Очень интересен мотив, который прозвучал спонтанно и был поддержан властью с российской стороны: «Вы сами не понимаете, что вам в Европе будет хуже». Отказ от дееспособности украинской стороны очень важен, потому что он означает «разидентификацию» с украинцами. От сочувствия и понимания вы приходите к глухой защите, блокированию и, строго говоря, непризнанию за народом Украины собственно человеческого.


Что облегчает последующее отношение к ним как вообще не к людям. Если они сами не способны защитить себя, более того, они подчинились бандеровцам, нацистам и прочим, то по отношению к ним можно использовать любые средства, в том числе и военные. Факты существования «зеленых человечков» и массовых провокаций со стороны России, наличие в Крыму базы, вообще говоря, отрицаются и не признаются. То есть нельзя сказать, что люди не знают этого. Они не хотят этого знать, потому что это разрушает механизмы «разидентификации», расчеловечивания оппонента.

Важная особенность интерпретации украинских событий заключается в отсутствии доминанты в понимании происходящего, к чему примешивается страх перед дестабилизацией.
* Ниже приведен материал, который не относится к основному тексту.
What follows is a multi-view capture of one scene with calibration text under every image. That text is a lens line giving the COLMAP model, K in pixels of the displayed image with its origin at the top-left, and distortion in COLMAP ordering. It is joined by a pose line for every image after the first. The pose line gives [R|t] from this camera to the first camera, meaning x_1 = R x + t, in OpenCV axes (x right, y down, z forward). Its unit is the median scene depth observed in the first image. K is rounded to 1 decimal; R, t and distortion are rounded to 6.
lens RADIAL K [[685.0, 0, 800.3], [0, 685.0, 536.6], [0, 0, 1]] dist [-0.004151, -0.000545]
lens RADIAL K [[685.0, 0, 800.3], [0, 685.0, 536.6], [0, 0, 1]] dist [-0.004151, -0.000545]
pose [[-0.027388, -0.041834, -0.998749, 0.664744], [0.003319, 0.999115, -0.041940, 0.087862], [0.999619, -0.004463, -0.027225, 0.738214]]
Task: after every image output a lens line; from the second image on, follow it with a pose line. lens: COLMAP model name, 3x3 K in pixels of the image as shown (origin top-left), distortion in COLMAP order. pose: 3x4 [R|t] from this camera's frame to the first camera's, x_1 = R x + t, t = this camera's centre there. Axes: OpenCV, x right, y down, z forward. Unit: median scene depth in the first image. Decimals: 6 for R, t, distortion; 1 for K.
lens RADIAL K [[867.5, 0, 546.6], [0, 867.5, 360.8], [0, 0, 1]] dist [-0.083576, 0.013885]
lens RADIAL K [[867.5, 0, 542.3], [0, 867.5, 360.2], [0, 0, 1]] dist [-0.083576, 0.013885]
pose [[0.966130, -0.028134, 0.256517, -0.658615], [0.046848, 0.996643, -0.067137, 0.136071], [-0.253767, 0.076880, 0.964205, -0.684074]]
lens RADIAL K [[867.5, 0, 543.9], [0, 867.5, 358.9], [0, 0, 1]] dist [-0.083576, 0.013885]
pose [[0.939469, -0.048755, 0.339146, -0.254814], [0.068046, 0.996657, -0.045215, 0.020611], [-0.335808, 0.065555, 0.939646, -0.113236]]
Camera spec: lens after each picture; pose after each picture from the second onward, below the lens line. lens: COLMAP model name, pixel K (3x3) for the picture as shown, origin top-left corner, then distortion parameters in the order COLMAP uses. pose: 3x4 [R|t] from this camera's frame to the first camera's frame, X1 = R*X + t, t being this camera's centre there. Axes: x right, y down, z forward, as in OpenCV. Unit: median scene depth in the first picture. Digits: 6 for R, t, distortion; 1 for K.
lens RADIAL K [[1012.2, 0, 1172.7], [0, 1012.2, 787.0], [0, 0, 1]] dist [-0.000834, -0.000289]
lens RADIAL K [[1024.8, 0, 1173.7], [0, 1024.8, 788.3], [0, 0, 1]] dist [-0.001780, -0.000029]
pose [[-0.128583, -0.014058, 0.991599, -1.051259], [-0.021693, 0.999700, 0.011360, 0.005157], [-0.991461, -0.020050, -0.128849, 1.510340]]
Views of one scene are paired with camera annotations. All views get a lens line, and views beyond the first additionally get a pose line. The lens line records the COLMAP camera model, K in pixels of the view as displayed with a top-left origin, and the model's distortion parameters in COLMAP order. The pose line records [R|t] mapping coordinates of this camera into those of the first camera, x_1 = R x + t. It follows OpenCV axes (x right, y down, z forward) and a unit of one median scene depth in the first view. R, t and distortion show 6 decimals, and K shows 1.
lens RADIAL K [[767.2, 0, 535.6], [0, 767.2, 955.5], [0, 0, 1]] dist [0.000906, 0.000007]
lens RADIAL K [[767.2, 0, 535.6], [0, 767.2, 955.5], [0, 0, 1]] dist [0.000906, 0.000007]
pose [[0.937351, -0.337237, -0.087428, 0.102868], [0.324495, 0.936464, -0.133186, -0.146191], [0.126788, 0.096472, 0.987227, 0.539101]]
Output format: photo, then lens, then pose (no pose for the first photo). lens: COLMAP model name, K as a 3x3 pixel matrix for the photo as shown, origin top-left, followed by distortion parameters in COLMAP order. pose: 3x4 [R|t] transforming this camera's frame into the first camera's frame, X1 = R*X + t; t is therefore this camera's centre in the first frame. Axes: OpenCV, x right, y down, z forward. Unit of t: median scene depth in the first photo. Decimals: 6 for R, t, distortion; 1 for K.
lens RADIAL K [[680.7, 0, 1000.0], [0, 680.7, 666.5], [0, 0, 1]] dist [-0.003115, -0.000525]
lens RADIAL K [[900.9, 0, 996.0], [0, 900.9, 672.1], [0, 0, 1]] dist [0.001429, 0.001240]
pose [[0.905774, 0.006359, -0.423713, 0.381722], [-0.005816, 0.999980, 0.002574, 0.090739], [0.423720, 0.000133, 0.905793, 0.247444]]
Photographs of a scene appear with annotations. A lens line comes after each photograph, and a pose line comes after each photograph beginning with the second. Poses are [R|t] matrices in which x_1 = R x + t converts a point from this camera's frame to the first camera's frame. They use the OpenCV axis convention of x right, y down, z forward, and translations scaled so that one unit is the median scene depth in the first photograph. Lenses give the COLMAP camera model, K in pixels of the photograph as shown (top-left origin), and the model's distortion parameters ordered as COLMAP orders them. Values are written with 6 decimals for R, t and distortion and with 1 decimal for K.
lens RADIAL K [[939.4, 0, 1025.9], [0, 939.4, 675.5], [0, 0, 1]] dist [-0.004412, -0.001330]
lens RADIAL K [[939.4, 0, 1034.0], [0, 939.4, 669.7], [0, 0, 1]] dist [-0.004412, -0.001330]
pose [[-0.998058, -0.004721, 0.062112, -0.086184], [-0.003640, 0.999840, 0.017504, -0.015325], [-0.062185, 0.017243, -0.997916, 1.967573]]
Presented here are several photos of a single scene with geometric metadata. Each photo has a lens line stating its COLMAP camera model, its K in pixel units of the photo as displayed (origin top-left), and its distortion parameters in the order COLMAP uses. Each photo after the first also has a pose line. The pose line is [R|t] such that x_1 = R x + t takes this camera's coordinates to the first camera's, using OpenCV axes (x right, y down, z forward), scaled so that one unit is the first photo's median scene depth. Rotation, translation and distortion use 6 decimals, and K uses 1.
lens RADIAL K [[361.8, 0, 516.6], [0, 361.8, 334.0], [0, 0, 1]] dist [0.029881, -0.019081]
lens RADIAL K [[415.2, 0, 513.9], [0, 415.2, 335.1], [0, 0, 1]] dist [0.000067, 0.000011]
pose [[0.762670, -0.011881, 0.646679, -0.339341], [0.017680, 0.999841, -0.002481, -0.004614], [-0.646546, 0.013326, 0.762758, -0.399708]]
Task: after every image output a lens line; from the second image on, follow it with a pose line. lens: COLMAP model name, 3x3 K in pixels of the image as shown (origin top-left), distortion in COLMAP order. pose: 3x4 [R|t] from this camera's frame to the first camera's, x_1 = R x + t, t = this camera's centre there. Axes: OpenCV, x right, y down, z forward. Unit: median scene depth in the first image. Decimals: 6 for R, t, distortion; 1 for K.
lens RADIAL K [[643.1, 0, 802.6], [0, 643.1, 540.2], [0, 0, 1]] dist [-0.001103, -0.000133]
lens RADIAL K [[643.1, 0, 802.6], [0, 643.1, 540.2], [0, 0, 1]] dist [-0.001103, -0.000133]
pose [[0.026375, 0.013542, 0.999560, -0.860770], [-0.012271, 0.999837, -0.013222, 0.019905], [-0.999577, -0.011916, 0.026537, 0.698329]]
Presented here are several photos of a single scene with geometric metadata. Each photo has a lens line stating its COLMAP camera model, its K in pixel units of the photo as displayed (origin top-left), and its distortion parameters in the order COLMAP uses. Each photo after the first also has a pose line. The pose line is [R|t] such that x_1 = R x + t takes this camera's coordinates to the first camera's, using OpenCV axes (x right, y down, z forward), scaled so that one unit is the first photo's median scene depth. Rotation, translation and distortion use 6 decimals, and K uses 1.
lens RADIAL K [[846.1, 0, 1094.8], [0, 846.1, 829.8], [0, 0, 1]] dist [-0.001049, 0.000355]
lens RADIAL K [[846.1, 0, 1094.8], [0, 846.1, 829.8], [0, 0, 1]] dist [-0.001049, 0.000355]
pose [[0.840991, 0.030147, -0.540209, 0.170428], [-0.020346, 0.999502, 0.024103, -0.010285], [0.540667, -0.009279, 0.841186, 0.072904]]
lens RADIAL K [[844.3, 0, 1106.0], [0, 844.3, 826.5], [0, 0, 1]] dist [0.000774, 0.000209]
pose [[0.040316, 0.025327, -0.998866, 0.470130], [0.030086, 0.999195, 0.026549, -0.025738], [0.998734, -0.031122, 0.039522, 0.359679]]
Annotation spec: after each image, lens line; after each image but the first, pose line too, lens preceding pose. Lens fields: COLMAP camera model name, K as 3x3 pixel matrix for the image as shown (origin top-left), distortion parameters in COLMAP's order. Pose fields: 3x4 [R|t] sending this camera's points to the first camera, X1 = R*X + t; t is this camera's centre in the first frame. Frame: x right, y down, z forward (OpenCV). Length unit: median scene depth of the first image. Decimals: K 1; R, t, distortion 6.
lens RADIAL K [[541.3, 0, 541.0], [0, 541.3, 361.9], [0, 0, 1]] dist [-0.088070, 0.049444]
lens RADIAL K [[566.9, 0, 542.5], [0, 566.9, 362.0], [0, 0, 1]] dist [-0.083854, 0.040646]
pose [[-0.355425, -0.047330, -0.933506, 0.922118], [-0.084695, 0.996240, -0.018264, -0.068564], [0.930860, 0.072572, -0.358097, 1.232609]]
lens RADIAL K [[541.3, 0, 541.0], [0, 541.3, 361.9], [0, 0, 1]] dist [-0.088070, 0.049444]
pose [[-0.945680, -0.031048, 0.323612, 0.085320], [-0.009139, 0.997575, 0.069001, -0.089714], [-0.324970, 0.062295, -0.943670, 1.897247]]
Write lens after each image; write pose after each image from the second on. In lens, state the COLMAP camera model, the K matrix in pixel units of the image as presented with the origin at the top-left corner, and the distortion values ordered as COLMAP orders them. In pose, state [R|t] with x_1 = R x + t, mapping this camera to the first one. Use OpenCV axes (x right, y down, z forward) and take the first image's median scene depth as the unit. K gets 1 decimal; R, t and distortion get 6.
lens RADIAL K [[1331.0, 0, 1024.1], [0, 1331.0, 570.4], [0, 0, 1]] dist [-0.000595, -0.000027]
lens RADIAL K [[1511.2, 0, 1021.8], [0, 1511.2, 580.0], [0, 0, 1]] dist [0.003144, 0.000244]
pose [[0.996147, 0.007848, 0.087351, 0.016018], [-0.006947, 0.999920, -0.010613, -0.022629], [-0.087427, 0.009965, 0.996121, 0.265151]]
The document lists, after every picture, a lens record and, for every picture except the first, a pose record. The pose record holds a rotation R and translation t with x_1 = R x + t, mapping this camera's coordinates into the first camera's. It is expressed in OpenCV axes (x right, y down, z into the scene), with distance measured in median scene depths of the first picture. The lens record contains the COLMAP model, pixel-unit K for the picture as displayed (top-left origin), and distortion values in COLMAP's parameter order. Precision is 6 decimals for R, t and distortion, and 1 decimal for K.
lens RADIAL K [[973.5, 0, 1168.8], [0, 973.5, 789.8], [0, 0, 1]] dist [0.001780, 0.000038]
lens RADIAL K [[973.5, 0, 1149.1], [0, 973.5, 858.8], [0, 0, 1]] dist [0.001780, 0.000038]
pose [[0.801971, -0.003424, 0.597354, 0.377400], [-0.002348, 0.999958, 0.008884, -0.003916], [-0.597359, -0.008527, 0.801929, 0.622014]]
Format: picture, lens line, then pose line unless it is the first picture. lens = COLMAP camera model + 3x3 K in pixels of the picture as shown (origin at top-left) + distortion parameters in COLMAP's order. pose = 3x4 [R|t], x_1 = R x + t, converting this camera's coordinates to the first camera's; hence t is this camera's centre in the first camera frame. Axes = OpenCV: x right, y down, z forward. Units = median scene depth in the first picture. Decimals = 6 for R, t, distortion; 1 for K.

Глубокий страх жителя России перед какими-либо изменениями связан с консерватизмом советского человека. Шок, в которым мы пребывали в девяностые, после развала системы, действительно оправдывает эту риторику стабилизации. Любой порядок лучше угрозы нестабильности – важный мотив, действующий и сегодня.

Таким образом, использование войск с целью защиты своих земель, на которые до того всем было наплевать, выглядело вполне оправданным. Очень важно здесь то, что гражданское общество не выработало собственных представлений о коллективности. Все идеи общности, единства на сегодняшний день монополизированы властью, только ею и транслируются. Как правило, все, что входит в коллективные представления, – это нерасторжимое соединение державного величия государства с насилием, это ценности милитаризма, колонизации, русификации, утверждение приоритетности русской культуры и, соответственно, силы, на которой держится авторитет великой державы.

Более того, хочу отметить, что все коллективные представления строятся на признании насилия.

Это можно было бы назвать идеологией героического варварства, когда сама сила, победа и утверждение своего превосходства держатся на насилии. Здесь определенную роль играет важная ностальгическая составляющая: «Мы были великой державой, нас все боялись и уважали».


Вообще говоря, это комплекс национальной неполноценности; отсутствие оснований для признания за собой человеческого достоинства и утверждение, что не за что ценить нас самих.

Отвечая на вопрос «О чем свидетельствует присоединение Крыма?», 79% сочли, что Россия возвращается к роли великой державы, и всего 9% говорят, что это свидетельствует о растущем авантюризме власти. Большинство также считает, что новые власти Украины ответственны за применение силы, и всего 3% полагают, что тут есть ответственность России.

Происходит не просто дискредитация сил, попытавшихся выступить против Януковича, а перенос собственной несостоятельности и зависимости от власти на других. Что приобретает форму агрессии и непризнания за Майданом и демократическим движением тех идеальных мотивов, которые вызывали это движение. В некотором смысле речь идет не просто о конформизме и присоединении к власти, а о защите себя от этого крайне неприятного осознания зависимости от власти.